Yorgos real intention is to illuminate the plastic and superficial nature of modern human behavior. General formalities and passive conversation-starters are expanded into worlds of their own value, rendering all social bonds and attachments in effect meaningless. Gift-giving is a primary example—when at the film’s beginning Steven buys a watch for Martin, and the useless technicalities of the object are granted a significance at once saddening and humorous. Armpit hair, lemonade, and even children are reduced to commodities worshipped for their mere ability to create bridges between people. An atmosphere of depressive unease permeates this hyper-formalistic universe stripped of all moral platitudes. Indeed, if the Murphy family is missing some sort of spiritual fervor that might reanimate them, then Martin is, ironically, the only effective medicine. He represents a sacred force that defies quantification, an impenetrable abyss of evil that actor Barry Keoghan integrates into his role perfectly. While their relationship has yet to go sour, Steven does a heart-check on Martin and tells the boy he’s “perfectly healthy,” contradicting the obvious unease between them. Doctors, the ultimate programmers of humankind’s condition, cannot account for this interior realm of consciousness that’s been entirely forgotten.

 



For this transgression, Martin punishes the Murphy family using Biblical levels of torment. An orchestral brass and string section accentuates Martin’s godliness, coating the urban environment in a gloss of epic tragedy. His first order of divine intervention is to paralyze Bob below the waist. The boy’s injury reminds us of the various instances that Steven goes strolling through the hospital, offices breezing past him as he floats motionlessly in frame. Our latent impressions of a moral immobility become a physical circumstance impressed upon Steven’s children. But this general sense of suffering soon enough devolves into an eye-for-eye revenge story, providing sharp contrast to the deadpan lifelessness of their everyday interactions. Two worlds struggle against each other, leaving us in the uneasy position between hysterics and evil. Yorgos occasionally provides a glimmer of transcendent beauty unaffected by either side of the conflict—when Kim sings Ellie Goulding’s “Burn” under a willow-tree at sunset, or when she lets loose a tear while riding a motorcycle and the night-breeze flows past her in slow motion. Time and movement become freed of their industrial restraints, and the human shows through, if only for a moment.

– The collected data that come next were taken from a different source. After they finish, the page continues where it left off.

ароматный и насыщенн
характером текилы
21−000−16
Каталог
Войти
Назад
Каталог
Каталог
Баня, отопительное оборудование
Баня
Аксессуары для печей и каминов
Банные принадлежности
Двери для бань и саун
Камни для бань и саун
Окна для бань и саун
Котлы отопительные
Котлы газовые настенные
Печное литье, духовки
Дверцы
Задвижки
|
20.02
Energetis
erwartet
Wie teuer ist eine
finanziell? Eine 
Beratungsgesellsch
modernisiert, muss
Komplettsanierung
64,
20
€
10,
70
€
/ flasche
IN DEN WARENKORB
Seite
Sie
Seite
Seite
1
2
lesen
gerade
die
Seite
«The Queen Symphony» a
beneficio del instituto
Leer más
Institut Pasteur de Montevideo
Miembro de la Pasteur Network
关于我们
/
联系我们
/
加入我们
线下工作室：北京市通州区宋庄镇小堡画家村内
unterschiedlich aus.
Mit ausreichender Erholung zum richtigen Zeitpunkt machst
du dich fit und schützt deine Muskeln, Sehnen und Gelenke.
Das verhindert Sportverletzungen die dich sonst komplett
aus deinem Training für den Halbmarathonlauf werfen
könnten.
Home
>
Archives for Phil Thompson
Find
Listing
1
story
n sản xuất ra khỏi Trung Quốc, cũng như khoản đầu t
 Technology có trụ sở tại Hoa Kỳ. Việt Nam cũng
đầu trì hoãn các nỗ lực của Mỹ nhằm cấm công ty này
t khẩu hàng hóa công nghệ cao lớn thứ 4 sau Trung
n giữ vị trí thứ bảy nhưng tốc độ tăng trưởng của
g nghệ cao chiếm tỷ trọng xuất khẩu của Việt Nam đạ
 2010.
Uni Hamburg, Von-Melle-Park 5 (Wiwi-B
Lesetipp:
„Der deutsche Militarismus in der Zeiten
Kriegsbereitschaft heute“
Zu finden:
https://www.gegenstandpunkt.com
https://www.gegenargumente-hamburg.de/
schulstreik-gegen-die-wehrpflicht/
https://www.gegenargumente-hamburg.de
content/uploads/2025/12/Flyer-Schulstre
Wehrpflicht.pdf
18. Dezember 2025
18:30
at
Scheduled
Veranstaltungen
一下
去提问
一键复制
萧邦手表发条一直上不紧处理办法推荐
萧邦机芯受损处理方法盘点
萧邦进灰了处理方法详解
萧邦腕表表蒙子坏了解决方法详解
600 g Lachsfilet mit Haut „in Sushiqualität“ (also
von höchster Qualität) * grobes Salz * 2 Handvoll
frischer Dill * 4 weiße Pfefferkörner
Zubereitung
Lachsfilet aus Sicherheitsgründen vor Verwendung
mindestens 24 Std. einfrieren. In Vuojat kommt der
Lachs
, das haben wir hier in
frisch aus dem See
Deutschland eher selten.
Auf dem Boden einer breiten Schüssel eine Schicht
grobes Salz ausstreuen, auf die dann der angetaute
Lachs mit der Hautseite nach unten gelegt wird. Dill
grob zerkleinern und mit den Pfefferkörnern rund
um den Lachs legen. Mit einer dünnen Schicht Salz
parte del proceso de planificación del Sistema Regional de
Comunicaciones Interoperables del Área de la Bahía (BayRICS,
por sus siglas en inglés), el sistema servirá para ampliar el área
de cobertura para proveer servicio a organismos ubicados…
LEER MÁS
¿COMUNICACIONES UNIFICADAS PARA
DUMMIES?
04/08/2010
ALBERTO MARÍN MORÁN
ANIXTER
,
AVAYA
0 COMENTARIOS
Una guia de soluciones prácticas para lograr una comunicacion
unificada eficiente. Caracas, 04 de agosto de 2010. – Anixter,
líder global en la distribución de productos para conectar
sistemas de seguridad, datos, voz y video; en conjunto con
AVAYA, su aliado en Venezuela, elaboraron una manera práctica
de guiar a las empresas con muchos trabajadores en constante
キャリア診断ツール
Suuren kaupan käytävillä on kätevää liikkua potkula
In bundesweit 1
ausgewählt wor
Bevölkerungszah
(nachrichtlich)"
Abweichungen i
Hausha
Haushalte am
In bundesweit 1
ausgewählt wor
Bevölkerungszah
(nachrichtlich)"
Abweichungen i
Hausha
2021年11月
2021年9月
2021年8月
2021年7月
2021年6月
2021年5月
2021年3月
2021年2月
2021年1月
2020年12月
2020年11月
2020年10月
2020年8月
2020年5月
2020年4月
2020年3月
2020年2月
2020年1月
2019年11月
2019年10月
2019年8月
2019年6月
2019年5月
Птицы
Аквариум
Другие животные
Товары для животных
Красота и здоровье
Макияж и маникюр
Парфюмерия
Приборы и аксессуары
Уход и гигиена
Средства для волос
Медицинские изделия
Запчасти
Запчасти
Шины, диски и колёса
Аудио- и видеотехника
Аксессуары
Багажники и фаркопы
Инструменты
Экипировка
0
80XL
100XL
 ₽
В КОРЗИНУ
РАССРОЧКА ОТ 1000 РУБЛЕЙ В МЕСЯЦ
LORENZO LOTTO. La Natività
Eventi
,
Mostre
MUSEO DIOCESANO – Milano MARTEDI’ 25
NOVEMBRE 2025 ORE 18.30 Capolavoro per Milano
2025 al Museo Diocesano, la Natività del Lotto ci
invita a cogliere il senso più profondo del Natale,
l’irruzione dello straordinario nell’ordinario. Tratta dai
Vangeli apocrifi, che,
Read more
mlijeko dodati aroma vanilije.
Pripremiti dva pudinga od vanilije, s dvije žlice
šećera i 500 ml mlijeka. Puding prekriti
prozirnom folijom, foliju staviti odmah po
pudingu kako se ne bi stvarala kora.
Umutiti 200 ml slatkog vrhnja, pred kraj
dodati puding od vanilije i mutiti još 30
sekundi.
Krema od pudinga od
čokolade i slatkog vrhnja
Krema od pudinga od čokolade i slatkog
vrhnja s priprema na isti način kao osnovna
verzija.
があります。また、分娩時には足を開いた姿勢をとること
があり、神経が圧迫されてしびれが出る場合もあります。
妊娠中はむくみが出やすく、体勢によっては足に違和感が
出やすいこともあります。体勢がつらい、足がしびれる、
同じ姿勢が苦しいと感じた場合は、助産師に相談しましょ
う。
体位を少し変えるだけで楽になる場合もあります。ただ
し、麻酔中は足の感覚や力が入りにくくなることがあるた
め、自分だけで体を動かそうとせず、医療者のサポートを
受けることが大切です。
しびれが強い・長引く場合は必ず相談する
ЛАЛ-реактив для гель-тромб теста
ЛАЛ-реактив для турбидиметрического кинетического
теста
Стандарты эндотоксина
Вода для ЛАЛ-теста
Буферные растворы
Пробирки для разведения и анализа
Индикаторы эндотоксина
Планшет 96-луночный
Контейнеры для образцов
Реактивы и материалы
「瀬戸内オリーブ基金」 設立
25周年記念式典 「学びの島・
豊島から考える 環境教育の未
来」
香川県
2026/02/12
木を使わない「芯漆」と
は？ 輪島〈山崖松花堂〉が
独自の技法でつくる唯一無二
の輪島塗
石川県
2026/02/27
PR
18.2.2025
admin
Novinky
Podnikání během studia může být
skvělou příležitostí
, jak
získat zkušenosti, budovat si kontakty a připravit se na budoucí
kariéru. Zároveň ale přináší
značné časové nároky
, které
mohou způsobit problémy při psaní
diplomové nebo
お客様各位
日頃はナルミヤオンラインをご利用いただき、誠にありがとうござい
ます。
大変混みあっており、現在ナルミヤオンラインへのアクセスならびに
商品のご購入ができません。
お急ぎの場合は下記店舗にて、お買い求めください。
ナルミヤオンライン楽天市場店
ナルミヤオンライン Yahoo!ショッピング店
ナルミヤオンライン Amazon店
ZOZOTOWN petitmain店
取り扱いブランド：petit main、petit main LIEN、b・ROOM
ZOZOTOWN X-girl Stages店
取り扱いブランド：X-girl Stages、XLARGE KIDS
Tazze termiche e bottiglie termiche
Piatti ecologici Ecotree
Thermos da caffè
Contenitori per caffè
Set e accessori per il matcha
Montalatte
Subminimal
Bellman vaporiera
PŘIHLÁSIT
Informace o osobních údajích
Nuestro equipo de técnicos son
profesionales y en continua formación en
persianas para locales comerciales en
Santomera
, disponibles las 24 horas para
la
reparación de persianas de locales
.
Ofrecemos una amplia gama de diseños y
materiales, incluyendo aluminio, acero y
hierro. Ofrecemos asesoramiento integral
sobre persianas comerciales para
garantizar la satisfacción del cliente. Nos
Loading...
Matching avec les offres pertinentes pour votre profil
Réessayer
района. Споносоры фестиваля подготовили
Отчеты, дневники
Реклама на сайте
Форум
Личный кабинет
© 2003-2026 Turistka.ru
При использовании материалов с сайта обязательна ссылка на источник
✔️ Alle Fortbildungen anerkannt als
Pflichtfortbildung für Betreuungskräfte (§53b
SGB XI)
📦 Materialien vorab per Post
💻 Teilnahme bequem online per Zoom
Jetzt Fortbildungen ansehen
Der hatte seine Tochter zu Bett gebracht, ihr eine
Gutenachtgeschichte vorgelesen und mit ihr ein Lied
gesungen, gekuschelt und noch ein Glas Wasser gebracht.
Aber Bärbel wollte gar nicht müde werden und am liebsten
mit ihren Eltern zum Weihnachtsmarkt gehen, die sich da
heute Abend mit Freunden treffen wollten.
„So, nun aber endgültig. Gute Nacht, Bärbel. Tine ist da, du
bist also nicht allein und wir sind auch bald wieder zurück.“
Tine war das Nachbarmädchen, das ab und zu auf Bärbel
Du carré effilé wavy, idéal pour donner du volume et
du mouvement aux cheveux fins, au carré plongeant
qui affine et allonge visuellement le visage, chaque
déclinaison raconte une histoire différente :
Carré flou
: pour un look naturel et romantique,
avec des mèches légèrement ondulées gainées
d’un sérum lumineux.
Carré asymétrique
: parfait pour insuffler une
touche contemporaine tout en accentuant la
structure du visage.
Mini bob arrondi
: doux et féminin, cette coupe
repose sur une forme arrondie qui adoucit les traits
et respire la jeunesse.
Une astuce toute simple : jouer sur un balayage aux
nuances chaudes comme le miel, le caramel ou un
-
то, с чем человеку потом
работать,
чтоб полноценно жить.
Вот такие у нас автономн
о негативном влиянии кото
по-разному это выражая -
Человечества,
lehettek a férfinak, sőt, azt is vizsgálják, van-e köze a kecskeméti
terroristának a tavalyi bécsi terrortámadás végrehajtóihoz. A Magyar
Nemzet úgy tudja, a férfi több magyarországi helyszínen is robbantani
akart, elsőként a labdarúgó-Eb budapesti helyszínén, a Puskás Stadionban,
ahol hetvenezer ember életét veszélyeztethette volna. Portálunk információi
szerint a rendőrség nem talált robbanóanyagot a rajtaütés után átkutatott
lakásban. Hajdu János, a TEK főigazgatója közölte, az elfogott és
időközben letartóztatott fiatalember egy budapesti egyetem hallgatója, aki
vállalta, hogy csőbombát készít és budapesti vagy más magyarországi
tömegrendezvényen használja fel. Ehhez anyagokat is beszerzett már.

Though Yorgos’s world is meant to resemble a poorly manufactured copy of the real one, a chunk of the narrative still feels artificially inserted for the case of narrative progression (take the sudden absence of Matthew, or Martin’s mother). Compared to Yorgos’ critically acclaimed debut, Dogtooth, which refuses to sacrifice a morsel of its underlying vulnerabilities, points of Sacred Deer lack the emotional core which the repressive atmosphere is supposedly circumventing. Without a bridge between the absurd and the reality of which it’s a parody, the narrative’s kernel of despair at times loses context and purpose. Yorgos teeters a thin line between the nonsensical and the horrifying, the mundane and the beautiful, but comes to the other side with a very much relevant critique of human passivity. One leaves the theatre feeling a little ridiculous for the everyday behaviors we find so normal—and, even worse, for envying the Murphy’s toe-dip into the tragic.